As for the attention garnered by the suzetrigine approval, it is warranted, Dr. Garofoli said. “This medication has caught more headlines than anyone in the pain realm would have anticipated, and rightfully so,” he said. Like Dr. Mathew, Dr. Garofoli is excited by the opportunity to offer a nonaddictive acute pain medication to his patients.
Given the ongoing scars of the opioid crisis, Dr. Garofoli believes that suzetrigine could sometimes be a hard sell to providers or patients, despite its nonopioid formulation. “People see pain medication and they immediately think addiction,” he said.

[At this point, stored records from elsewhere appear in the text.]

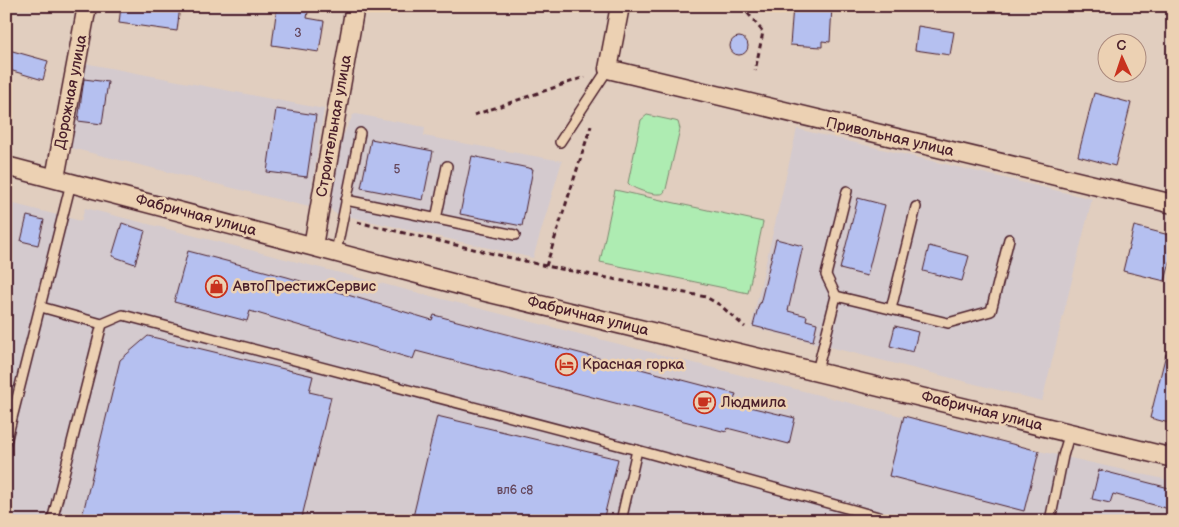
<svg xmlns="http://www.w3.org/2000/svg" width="1179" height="527" viewBox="0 0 1179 527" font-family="'Balsamiq Sans',sans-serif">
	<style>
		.built { fill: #d4cace }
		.green { fill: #aeecb2; stroke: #7c866e }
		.building { fill: #b5c0f0; stroke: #4a1f2b }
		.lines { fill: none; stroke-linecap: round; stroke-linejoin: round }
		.lane-casing { stroke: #4a1f2b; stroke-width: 12 }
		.street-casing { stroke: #4a1f2b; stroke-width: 21 }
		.path { stroke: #4a1f2b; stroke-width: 3; stroke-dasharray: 5 4; stroke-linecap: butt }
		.lane { stroke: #ecd1b3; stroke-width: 9 }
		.street { stroke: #ecd1b3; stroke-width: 18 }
		.labels { text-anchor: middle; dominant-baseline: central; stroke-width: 5; stroke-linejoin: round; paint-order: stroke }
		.number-label { font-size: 12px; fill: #65475c }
		.street-label { font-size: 15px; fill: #4a1f2b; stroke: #ecd1b3 }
		.poi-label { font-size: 15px; fill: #4a1f2b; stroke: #ecd1b3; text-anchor: start }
	</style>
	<rect width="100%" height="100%" fill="#e1cebf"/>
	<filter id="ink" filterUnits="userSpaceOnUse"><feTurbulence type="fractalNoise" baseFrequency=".02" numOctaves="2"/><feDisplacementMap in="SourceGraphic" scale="10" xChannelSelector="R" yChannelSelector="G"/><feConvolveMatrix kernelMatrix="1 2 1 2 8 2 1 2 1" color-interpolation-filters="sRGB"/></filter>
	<g filter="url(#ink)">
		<g class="built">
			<polygon points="84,63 324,109 309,207 67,147"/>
			<polygon points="356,114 425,127 424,136 562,161 533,258 334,213 326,203 336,150 353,115"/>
			<polygon points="797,129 1092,199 1042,401 751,327"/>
			<polygon points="6,202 81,221 85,208 1039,451 1173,481 1173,521 6,521"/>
		</g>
		<g class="green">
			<path d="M 647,115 L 675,121 L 678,122 L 680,129 L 666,189 C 664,192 664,194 660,194 C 652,195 632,189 628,183 L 641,120 Z"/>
			<polygon points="615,190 763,222 748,293 600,262"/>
		</g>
		<g class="building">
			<polygon points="121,6 180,6 177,31 119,23"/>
			<polygon points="277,6 309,6 307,18 324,21 319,52 272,45"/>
			<polygon points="793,6 832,6 830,42 822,41 822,47 790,45"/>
			<polygon points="918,26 954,32 950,55 915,50"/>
			<circle cx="739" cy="46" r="9"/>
			<polygon points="9,50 48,61 43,80 6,69 6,59"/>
			<polygon points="84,79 108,82 102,124 78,121"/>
			<polygon points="1094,93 1131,103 1115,166 1078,156"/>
			<polygon points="276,109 316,115 307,177 267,172"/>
			<polygon points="371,139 433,151 423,200 361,188"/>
			<polygon points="472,156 533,169 522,226 460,214"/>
			<polygon points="858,198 885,205 867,276 840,269"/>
			<polygon points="27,216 44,220 38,245 21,241"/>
			<polygon points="122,223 145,231 135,264 112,256"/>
			<polygon points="1134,226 1173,236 1173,251 1165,281 1123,271"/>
			<polygon points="776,239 803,246 788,311 807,316 806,320 817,323 813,341 753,326 759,304 760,304"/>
			<polygon points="929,246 969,256 962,281 923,271"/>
			<polygon points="188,251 287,277 432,320 434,315 736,394 733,403 795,418 789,444 727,428 726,432 416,351 413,359 250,311 247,321 174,302"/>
			<polygon points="895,326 918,332 913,352 890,346"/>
			<polygon points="148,336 313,376 309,392 331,397 301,521 81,521 120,360"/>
			<polygon points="1166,354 1173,354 1173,424 1150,418"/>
			<polygon points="437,416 618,459 603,521 412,521"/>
			<polygon points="904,416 1039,451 1024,511 889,476"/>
			<polygon points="1099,470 1173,489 1173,510 1113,494 1110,503 1092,499"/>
		</g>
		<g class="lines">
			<defs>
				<g id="lane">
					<polyline points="560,142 608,69"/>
					<polyline points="346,200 515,235"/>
					<polyline points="436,219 447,166"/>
					<polyline points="336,252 360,133"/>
					<polyline points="836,296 948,323 991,311 1009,239"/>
					<polyline points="41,307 102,324 123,315 637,450 893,521"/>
					<polyline points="891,309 916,207"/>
					<polyline points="817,371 836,296 826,275 847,191"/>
					<polyline points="6,442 71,183"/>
					<polyline points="52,521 102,324"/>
					<polyline points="621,521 637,450"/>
					<polyline points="1050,521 1063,456 1070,432"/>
				</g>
				<g id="street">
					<polyline points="620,6 608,69 1173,204"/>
					<polyline points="6,166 486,292 1173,458"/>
					<polyline points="55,178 87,6"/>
					<polyline points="313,246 355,6"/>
				</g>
			</defs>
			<use href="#lane" class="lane-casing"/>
			<use href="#street" class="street-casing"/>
			<g class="path">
				<polyline points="742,6 763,32 755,71"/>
				<polyline points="474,115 585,77"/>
				<polyline points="357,222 546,266 706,297 720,305 745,327"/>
				<polyline points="546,266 591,126"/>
			</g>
			<use href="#lane" class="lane"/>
			<use href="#street" class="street"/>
		</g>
	</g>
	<defs>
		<symbol id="shop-ring" viewBox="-11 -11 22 22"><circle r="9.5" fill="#ecd1b3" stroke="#c8321e" stroke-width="1.5"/><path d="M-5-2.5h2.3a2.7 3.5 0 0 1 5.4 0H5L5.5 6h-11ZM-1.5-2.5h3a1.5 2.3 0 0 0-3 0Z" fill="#c8321e"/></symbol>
		<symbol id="hotel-ring" viewBox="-11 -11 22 22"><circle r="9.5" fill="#ecd1b3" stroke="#c8321e" stroke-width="1.5"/><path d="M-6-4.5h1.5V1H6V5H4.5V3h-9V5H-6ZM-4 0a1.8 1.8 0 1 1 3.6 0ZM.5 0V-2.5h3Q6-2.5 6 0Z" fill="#c8321e"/></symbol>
		<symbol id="cafe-ring" viewBox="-11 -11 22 22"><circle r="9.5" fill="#ecd1b3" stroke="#c8321e" stroke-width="1.5"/><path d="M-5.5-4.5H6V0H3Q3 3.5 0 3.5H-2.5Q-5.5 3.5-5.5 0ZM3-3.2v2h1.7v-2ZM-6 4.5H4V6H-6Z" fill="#c8321e"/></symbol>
	</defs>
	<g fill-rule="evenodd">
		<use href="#shop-ring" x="204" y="274" width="25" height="25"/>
		<use href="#hotel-ring" x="554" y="352" width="25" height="25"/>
		<use href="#cafe-ring" x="692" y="390" width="25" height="25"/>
	</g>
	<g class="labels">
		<g class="number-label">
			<text x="298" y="33">3</text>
			<text x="397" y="169">5</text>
			<text x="515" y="490">вл6 с8</text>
		</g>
		<g class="street-label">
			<text transform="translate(71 92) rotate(-79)">Дорожная улица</text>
			<text transform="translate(334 126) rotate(-80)">Строительная улица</text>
			<text transform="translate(890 137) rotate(13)">Привольная улица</text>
			<text transform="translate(196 215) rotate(15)">Фабричная улица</text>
			<text transform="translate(588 316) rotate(14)">Фабричная улица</text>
			<text transform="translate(982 411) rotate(14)">Фабричная улица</text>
		</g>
		<g class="poi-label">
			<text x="233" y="286">АвтоПрестижСервис</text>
			<text x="582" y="364">Красная горка</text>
			<text x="721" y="402">Людмила</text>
		</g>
	</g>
	<rect width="1179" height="527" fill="none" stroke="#ecd1b3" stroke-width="25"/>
	<rect x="12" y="12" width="1154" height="502" fill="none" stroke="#4a1f2b" stroke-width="2" filter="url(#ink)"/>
	<g transform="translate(1122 58) rotate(357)"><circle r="24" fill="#ecd1b3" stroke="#ab8a7d"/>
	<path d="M0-4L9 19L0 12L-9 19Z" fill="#c8321e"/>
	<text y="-8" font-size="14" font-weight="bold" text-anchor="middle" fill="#4a1f2b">С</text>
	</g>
</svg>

But he stressed that opioids will always have some role in pain management. During his career, Dr. Garofoli has seen the pendulum swing between what he perceived as overreliance on opioids and an excessive fear of them. For now at least, suzetrigine is only indicated for acute pain, whereas for chronic conditions, low- to moderate-risk opioid dosages are sometimes still necessary, he noted. “We need to use all the tools in our toolbox as appropriate.”
Anesthesiologist Sees Promise And Challenges
Although suzetrigine inhibits the flow of pain signals via its effects on the NaV1.8 voltage-gated sodium channel, its effectiveness could be limited because other sodium channels (NaV1.1 through 1.9) also transmit pain signals, noted Steven P. Cohen, MD, the division chief of pain medicine at the Northwestern Feinberg School of Medicine, in Chicago. “There will be a ceiling effect,” said Dr. Cohen, who is also the president of the American Society of Regional Anesthesia and Pain Medicine.

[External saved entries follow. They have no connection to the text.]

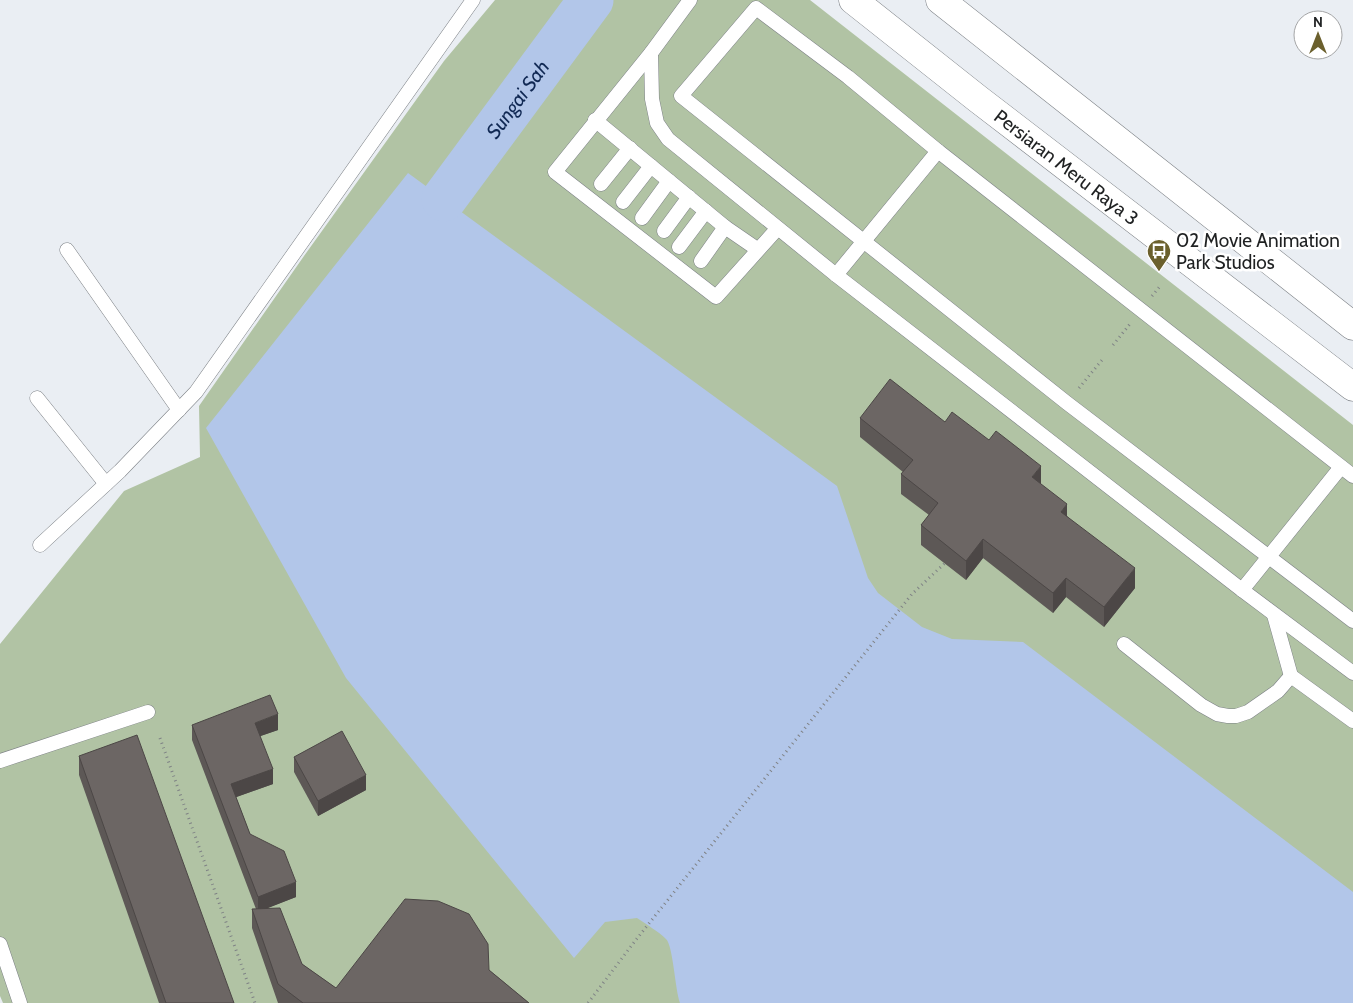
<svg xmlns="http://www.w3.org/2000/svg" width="1353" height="1003" font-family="Cabin,sans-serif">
<rect width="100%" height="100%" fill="#eaeef3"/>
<polygon fill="#b1c3a4" points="495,0 810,0 1353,425 1353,1003 3,1003 0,996 0,644 124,491 200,457 199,406 304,256 444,61"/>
<path fill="#b2c6e9" d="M408,173l429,313 31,92 10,15 44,34 30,12 71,3 330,250v111h-673c-5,-14 -7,-58 -14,-64 -8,-8 -19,-14 -29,-21l-32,4 -31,36 -228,-280 -140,-250z"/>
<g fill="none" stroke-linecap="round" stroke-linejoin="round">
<path stroke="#b2c6e9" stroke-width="45" id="s1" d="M444,199l147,-199"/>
<g stroke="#7d8186" stroke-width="15">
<g id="lane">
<polyline points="690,0 651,53 555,172 716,297 777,229"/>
<polyline points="651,53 652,99 657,123 668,139 836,275 1242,590 1353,673"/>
<polyline points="595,120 725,227 757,249"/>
<polyline points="601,184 630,148"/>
<polyline points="623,202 651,166"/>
<polyline points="642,218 669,181"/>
<polyline points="664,231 689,197"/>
<polyline points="679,247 706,211"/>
<polyline points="67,250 179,410"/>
<polyline points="701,261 725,227"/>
<polyline points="836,275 938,151"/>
<polyline points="37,398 106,484"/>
<polyline points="1353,476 938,151 848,77 756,8 681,96 1067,403 1353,621"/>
<polyline points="40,545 120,471 196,392 473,0"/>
<polyline points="1242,590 1341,467"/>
<polyline points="1274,615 1291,676 1353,721"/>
<polyline points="1124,644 1201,705 1217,714 1228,716 1236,716 1248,712 1278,691 1291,676"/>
<polyline points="0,761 148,712"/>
<polyline points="0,944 20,1003"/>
</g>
</g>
<g stroke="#7d8186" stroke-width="29">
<g id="secondary">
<path id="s2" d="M853,0l125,99 375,288"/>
<polyline points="940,0 1353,326"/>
</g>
</g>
<g stroke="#7f8285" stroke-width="3" stroke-dasharray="1 4" stroke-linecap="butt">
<polyline points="1152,296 1161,285"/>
<polyline points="1113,345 1130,324"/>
<polyline points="1079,388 1102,360"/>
<polyline points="160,738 255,1003"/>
<polyline points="588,1003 635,941 912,594 945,563"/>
</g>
<use href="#lane" stroke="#fff" stroke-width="14"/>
<use href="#secondary" stroke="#fff" stroke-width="28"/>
</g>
<g fill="#5d5856">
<polygon points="860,418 945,422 1041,484 1067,516 1135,588 1104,627 1066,597 1053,613 983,558 966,580 921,545 921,525 929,515 901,494 901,474 903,472 860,437"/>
<polygon points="192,725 278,730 260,736 273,784 236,797 250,834 296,897 267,908 302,964 336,988 489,970 529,1003 278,1003 252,928 252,909 256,909 192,740"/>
<polygon points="79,756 234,1003 159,1003 79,775"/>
<polygon points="294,757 366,790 318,816 294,772"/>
</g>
<g fill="#4c4746">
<polygon points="1041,466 1041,486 1032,477"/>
<polygon points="1067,504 1067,523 1061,512"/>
<polygon points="983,539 983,558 966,580 966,561"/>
<polygon points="1135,568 1135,588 1104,627 1104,607"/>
<polygon points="1066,578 1066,597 1053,613 1053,593"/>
<polygon points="278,714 278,730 255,738 255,723"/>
<polygon points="273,769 273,784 231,799 231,784"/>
<polygon points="366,775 366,790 318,816 318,801"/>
<polygon points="296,882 296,897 258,912 258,897"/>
</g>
<g fill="#6c6664" stroke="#4c4746">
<polygon points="890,379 945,422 952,412 989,440 996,431 1041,466 1032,477 1067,504 1061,512 1135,568 1104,607 1066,578 1053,593 983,539 966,561 921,525 938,503 901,474 913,460 860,418"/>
<polygon points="270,695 278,714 255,723 273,769 231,784 250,834 284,851 296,882 258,897 192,725"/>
<polygon points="342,731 366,775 318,801 294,757"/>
<polygon points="137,735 234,1003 166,1003 79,756"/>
<polygon points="405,899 438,901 469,914 488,944 489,970 529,1003 303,1003 278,984 252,909 280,908 302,964 336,988"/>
</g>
<defs>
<g id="bus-pin" transform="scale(1.25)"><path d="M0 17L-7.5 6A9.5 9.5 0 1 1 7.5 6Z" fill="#6b602d" stroke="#fff"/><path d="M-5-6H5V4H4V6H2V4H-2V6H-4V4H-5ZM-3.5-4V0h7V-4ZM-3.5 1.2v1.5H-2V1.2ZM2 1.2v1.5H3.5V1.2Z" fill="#fff"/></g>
</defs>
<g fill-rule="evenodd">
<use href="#bus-pin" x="1159" y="251"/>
</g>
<g text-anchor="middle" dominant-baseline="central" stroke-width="5" stroke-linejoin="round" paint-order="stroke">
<g font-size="19" fill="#1f2122" stroke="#fff">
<text stroke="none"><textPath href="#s2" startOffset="271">Persiaran Meru Raya 3</textPath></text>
</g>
<g font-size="19" fill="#1f2122" stroke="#fff" text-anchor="start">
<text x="1176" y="240">02 Movie Animation<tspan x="1176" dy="22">Park Studios</tspan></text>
</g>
<g font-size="20" font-style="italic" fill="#102853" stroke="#fff">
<text stroke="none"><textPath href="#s1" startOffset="124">Sungai Sah</textPath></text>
</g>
</g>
<g transform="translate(1318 35)"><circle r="24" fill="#ffffff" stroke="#a5a6a7"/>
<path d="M0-4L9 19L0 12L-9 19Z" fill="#6b602d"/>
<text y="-8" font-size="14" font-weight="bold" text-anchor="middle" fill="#1f2122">N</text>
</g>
</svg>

In a recent editorial in BMJ Medicine (2025;4[1]:e001431), Dr. Cohen stressed that the true safety risks of suzetrigine will only become known over time. The FDA saw no untoward safety risks that prevented suzetrigine’s approval, but the history of pain medicine includes drugs that were thought to be safer than they were, he noted. For example, in his editorial, Dr. Cohen pointed out that celecoxib (Celebrex, Pfizer) was required to add a black box warning for cardiovascular and gastrointestinal risks soon after its 1998 approval.
Still, Dr. Cohen said he sees promise for suzetrigine, given its nonaddictive mechanism of action. He is a retired colonel, with an interest in lowering the addictive risks of pain medications for military personnel. Suzetrigine can aid in that effort, he said.
The sources reported no relevant financial disclosures.
This article is from the June 2025 print issue.